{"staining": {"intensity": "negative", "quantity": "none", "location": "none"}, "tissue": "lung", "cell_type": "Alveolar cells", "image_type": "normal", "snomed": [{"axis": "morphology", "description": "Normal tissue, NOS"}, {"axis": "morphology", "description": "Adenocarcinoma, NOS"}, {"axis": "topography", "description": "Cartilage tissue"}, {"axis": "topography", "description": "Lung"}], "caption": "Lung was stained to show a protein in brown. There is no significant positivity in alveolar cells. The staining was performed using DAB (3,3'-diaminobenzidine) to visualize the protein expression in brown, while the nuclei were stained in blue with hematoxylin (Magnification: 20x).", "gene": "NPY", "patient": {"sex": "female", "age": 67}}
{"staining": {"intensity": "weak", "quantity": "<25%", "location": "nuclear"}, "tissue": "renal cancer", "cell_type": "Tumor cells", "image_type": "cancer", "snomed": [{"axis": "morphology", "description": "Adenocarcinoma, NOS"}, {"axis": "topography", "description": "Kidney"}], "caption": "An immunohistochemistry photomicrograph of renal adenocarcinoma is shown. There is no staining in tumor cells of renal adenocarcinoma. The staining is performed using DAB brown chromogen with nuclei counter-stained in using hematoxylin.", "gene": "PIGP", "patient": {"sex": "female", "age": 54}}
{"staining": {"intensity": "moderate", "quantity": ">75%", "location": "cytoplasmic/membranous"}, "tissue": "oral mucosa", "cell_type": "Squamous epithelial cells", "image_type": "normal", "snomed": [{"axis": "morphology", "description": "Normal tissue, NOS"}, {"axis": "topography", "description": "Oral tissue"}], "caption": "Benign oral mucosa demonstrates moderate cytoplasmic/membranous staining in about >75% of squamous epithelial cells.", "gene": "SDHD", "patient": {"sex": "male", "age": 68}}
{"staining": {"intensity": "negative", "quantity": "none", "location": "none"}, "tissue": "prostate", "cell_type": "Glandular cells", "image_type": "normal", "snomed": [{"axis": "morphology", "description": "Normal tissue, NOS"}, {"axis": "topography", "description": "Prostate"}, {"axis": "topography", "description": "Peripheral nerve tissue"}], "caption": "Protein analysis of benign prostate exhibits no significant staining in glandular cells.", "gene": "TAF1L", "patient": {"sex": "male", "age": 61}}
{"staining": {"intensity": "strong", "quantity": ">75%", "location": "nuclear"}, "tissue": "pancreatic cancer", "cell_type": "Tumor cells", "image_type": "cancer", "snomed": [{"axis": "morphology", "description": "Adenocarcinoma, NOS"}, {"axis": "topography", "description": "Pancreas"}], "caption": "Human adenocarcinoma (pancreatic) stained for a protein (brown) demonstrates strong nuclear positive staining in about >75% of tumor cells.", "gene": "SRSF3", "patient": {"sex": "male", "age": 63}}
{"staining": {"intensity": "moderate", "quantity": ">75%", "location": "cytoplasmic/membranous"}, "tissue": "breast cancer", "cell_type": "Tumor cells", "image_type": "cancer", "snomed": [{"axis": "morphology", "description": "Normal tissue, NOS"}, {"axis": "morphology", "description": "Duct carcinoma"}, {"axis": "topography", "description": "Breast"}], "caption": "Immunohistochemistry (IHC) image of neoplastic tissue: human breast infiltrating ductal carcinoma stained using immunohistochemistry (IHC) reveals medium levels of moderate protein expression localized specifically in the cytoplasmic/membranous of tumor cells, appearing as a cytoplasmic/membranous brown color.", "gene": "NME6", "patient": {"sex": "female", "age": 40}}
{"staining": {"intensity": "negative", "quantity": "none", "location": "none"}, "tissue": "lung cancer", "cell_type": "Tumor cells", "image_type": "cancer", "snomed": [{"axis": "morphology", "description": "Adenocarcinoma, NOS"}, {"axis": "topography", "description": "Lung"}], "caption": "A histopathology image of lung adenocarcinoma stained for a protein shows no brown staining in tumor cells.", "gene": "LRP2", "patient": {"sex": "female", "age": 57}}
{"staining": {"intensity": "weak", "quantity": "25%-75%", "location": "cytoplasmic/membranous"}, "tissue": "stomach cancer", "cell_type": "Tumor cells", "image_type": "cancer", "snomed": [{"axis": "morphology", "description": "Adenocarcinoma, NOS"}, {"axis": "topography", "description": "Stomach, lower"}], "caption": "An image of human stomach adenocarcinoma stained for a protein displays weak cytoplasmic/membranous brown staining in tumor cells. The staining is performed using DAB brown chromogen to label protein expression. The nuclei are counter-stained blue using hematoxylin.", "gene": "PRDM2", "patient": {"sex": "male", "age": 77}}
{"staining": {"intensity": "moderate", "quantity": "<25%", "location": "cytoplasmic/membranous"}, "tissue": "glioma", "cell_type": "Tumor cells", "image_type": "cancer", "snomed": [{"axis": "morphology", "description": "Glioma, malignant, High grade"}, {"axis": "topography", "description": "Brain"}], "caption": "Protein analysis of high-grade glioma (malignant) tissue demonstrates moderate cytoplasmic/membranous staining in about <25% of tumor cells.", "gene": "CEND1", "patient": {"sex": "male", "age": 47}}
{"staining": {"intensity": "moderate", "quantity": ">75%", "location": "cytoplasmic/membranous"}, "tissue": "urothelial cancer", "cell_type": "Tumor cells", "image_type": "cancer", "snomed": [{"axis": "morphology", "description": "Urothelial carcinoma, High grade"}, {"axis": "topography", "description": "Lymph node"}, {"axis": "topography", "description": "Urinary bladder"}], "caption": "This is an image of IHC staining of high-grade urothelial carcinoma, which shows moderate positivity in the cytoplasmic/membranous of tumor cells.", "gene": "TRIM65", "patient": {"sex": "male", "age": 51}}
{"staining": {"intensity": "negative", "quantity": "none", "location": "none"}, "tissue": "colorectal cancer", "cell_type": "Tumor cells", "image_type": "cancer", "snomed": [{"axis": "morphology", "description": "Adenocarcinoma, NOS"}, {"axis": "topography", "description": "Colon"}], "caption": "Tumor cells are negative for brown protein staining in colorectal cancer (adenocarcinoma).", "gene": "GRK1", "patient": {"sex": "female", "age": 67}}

◇ ◇ ◇ ◇ ◇

Required action
Report each line of the data in which "chromogen" occurs.

Response area
{"staining": {"intensity": "weak", "quantity": "<25%", "location": "nuclear"}, "tissue": "renal cancer", "cell_type": "Tumor cells", "image_type": "cancer", "snomed": [{"axis": "morphology", "description": "Adenocarcinoma, NOS"}, {"axis": "topography", "description": "Kidney"}], "caption": "An immunohistochemistry photomicrograph of renal adenocarcinoma is shown. There is no staining in tumor cells of renal adenocarcinoma. The staining is performed using DAB brown chromogen with nuclei counter-stained in using hematoxylin.", "gene": "PIGP", "patient": {"sex": "female", "age": 54}}
{"staining": {"intensity": "weak", "quantity": "25%-75%", "location": "cytoplasmic/membranous"}, "tissue": "stomach cancer", "cell_type": "Tumor cells", "image_type": "cancer", "snomed": [{"axis": "morphology", "description": "Adenocarcinoma, NOS"}, {"axis": "topography", "description": "Stomach, lower"}], "caption": "An image of human stomach adenocarcinoma stained for a protein displays weak cytoplasmic/membranous brown staining in tumor cells. The staining is performed using DAB brown chromogen to label protein expression. The nuclei are counter-stained blue using hematoxylin.", "gene": "PRDM2", "patient": {"sex": "male", "age": 77}}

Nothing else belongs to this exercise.